If the instance has a __setstate__ method, we can accomplish most of our work by calling it, and then slide in our base-class state on top of it.

Otherwise, we’re responsible for the whole kit and caboodle. This is a little bit subtle in the usual attrs ways; we need to circumvent any property setters and frozen class behaviours. We can do this by using object.__setattr__ to assign each of the properties.

Denouement

A concrete implementation that rescues pickling round-trips for our MyMixin example is:

class MyMixin:
    def __init__(self):
        self.mixed = True

    def __reduce__(self) -> tuple:
        if hasattr(self, "__getstate__"):
            # Subtypes with slots should have customized their pickling behaviour.
            # Rely on the subtype to handle the things it's responsible for.
            state = self.__getstate__()
        else:
            # The subtype must not have slots. Grab its instance dictionary.
            state = self.__dict__
        # Sprinkle our own properties on top:
        if hasattr(self, "mixed"):
            state["mixed"] = self.mixed
        return (
            object.__new__,
            (type(self),),
            state,
            None,
            None,
            _setstate,
        )


def _setstate(obj: object, state: dict[str, Any]) -> None:
    """
    Inspired by https://github.com/python-attrs/attrs/blob/336ea8b691f148b81db62e24bb55c7ca11ddbc6c/src/attr/_make.py#L931
    """
    # Use object.__setattr__ to actually assign in state, to avoid any property setters
    # or frozen class behaviours.
    # I think the precise form of this (instead of repeatedly calling
    # object.__setattr__(obj, key, value)) is a performance microoptimization.
    _bound_setattr = object.__setattr__.__get__(obj)

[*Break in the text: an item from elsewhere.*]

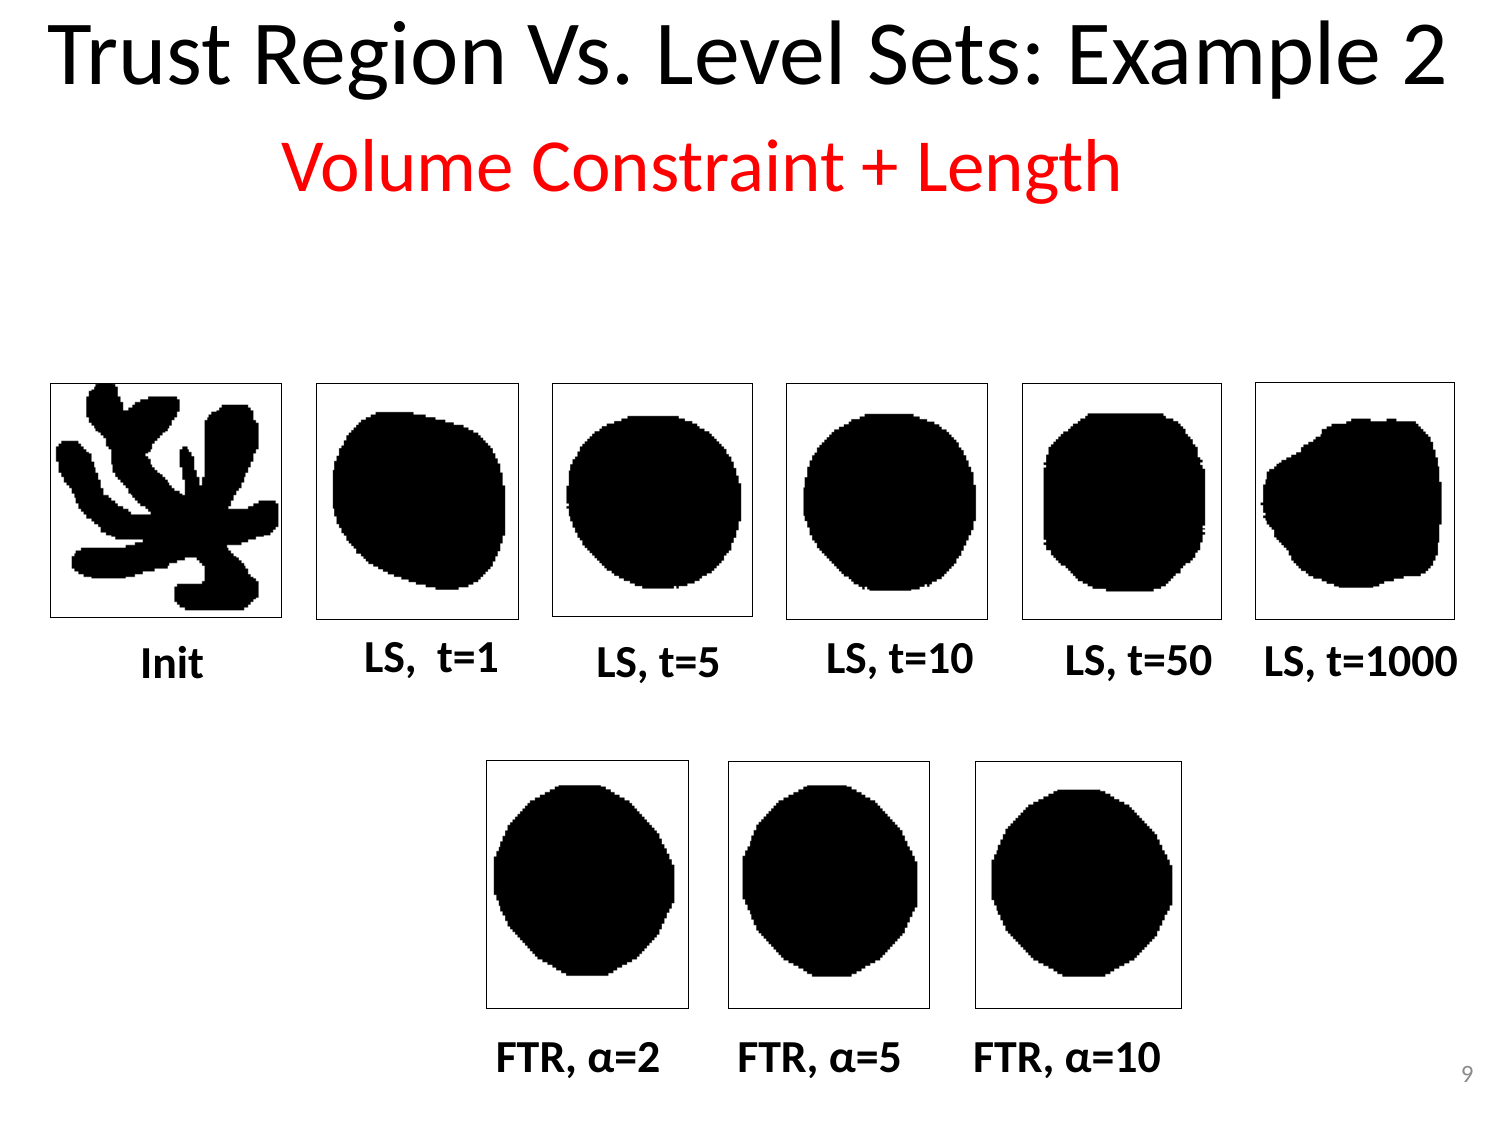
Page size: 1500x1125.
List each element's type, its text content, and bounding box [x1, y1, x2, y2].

    if hasattr(obj, "__setstate__"):
        # If the instance has a setstate method, rely on it to handle almost everything.
        obj.__setstate__(state)  # type: ignore
        # Restore our MyMixin state to the object
        if "mixed" in state:
            _bound_setattr("mixed", state["mixed"])
        return

    # The object doesn't know how to restore its state, so we're responsible for it all.
    for k, v in state.items():
        if k == "__weakref__":
            continue
        _bound_setattr(k, v)

@attr.define
class A(MyMixin):
    spam: str = "eggs"

    def __attrs_post_init__(self):
        super().__init__()

Finally, we can write:

>>> a = A()
>>> a_prime = pickle.loads(pickle.dumps(a))
>>> a_prime.mixed
True

Endnotes

1: A “mixin” class provides some functionality to child types, to which the mixin class may not be tightly coupled. It’s not important that the base class here is a mixin, instead of some other kind of base class, but it was the motivating example in the codebase where I encountered this strange circumstance.

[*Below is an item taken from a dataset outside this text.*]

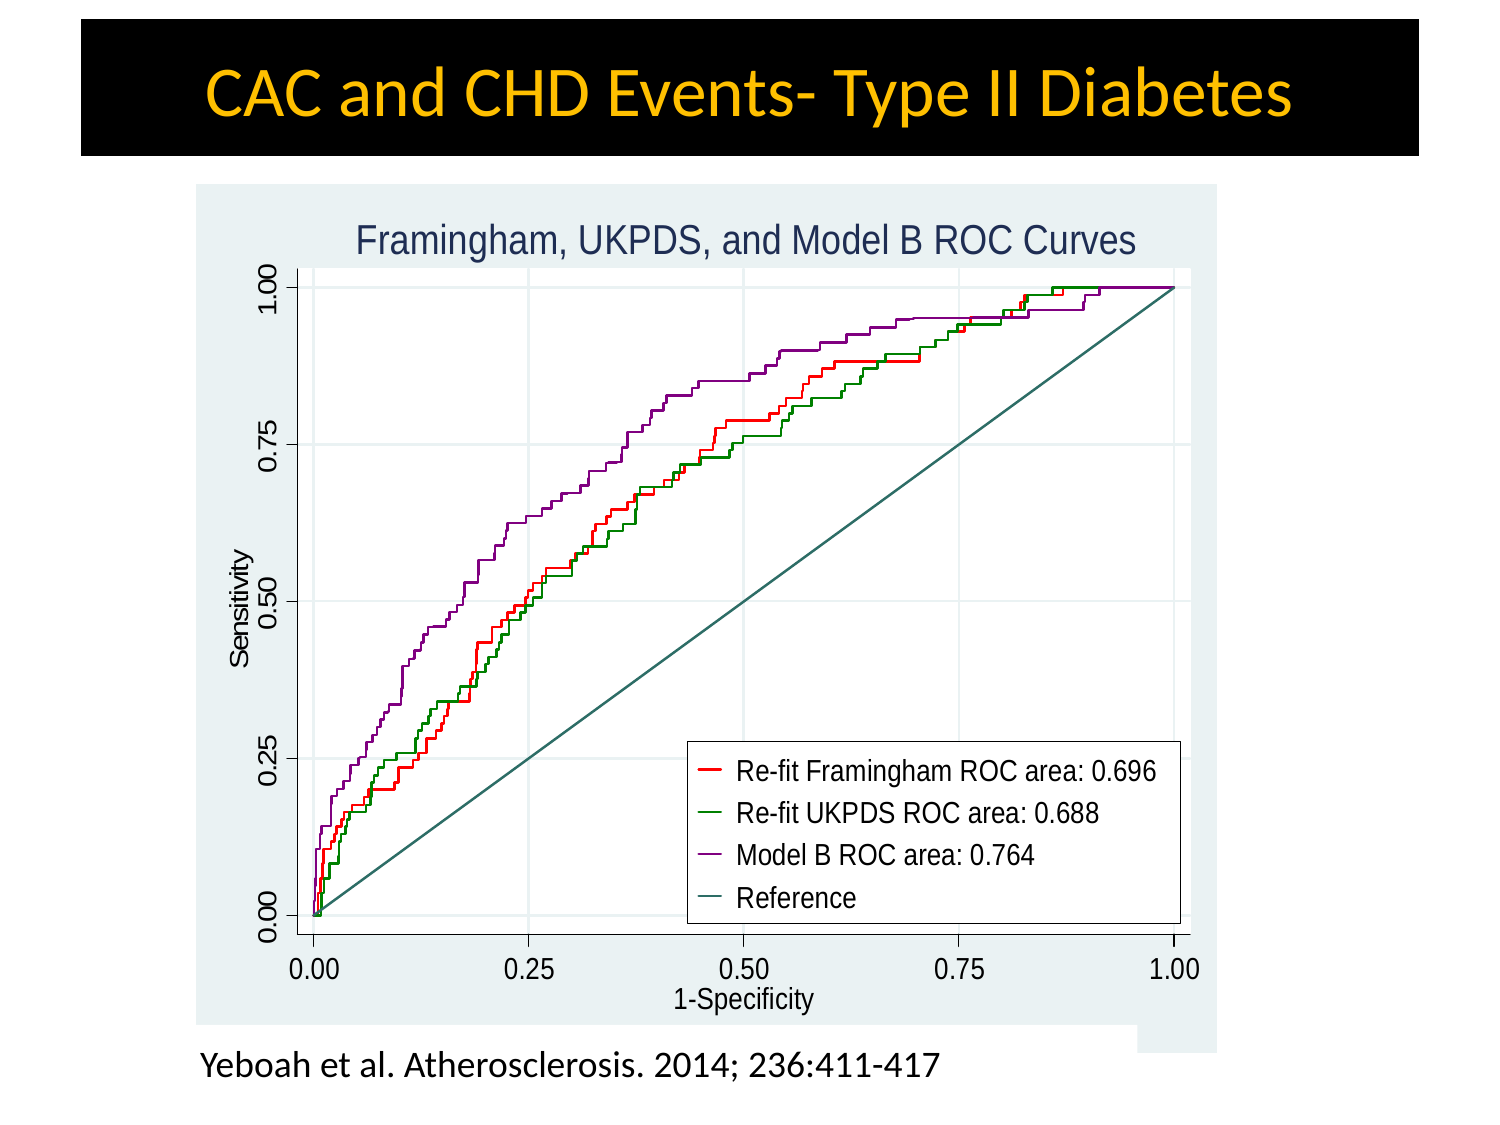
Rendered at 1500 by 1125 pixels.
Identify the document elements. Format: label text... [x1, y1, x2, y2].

2: To avoid slandering pickle, running into problems serializing this data layout isn’t a pickle-specific problem. A glance at the default cattrs representation of an instance of A is revealing:

>>> cattr.unstructure(a)
{'spam': 'eggs'}

There’s no attempt to represent the mixed attribute here, so it follows that you would have to similarly customize how cattrs structures and unstructures this type to preserve any interesting properties belonging to the mixin class.